“The biggest thing we’ve had to do is not let anybody into the office and having people wait outside for their vehicle to be ready — we’re doing everything curbside,” said Jeff McCall, owner of Waynesville Tire. “And, at the end of the day, I still go through and wipe down everything in the office just because the guys are in and out of here throughout the day.”
A locally owned and operated small business since 1966, Waynesville Tire remains busy and bustling, even in uncertain economic times and shelter-in-place orders. In the earliest weeks of the Coronavirus Pandemic, McCall estimated the company lost about 40 percent of its normal business.
“Over the last six weeks, it’s been slower. But, things have picked up lately,” McCall said. “And we’ve also been very blessed to not have to let any of our employees go.”
With eight staff members, Waynesville Tire has been able to keep the lights on and retain its workforce due to being deemed an “essential business” by the state and federal governments.
“As a small business owner, this whole thing has been really distressing, but at least I can keep working and keep the guys working, too,” McCall said. “And I’m thinking about what the ‘new normal’ is going to look like after the restrictions are lifted. Are we just going to keep it this way and just not let anybody in the office anymore? ‘Hey, you can drop off your car or wait outside.’”
With lost revenue and the daily financial unknowns facing small businesses, Waynesville Tire is currently in the midst of the application process for the Payment Protection Program (PPP), a Small Business Administration loan now offered to keep workforces employed during the COVID-19 crisis.

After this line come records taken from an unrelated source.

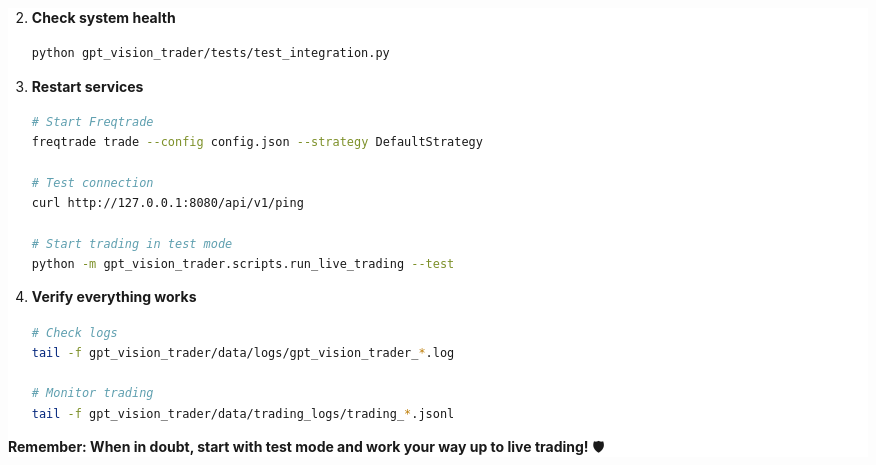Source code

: 2. **Check system health**
   ```bash
   python gpt_vision_trader/tests/test_integration.py
   ```

3. **Restart services**
   ```bash
   # Start Freqtrade
   freqtrade trade --config config.json --strategy DefaultStrategy
   
   # Test connection
   curl http://127.0.0.1:8080/api/v1/ping
   
   # Start trading in test mode
   python -m gpt_vision_trader.scripts.run_live_trading --test
   ```

4. **Verify everything works**
   ```bash
   # Check logs
   tail -f gpt_vision_trader/data/logs/gpt_vision_trader_*.log
   
   # Monitor trading
   tail -f gpt_vision_trader/data/trading_logs/trading_*.jsonl
   ```

**Remember: When in doubt, start with test mode and work your way up to live trading!** 🛡️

“The process has been a nightmare, really. My bank told me that I was a small fish and they would be glad to help me, but to not expect much [financial help],” McCall noted. “It’s tough, where I’m responsible for eight people and eight families as a business owner. Every week I’m doing payroll, looking at the numbers and thinking — did we make enough? Did we break even?”
And yet, even amid his own financial struggles and challenges, McCall is grateful to be able to go to work each day. He often thinks about other local businesses and the nearby downtown Waynesville corridor.
“I’m worried about all of the restaurants and other people that have been closed for the last six weeks — what’s going to happen to them?” McCall said. “And right now, everybody is starting to get tired of staying home. People are ready to get back out and get back to doing things again.”
Where before McCall would have a much clearer vision for the long-term future of the Waynesville Tire, he’s now just focused on getting through today, with hopes for a better tomorrow and the same for the day after that.
“It’s day-to-day at this point — either tomorrow we’ll be busy or we’ll be standing around. But, we’ll do what we have to do to survive,” McCall said. “We have such a great group of guys and a lot of loyal customers, people that choose to spend their money here. That means a lot to me as a business owner — it’s humbling.”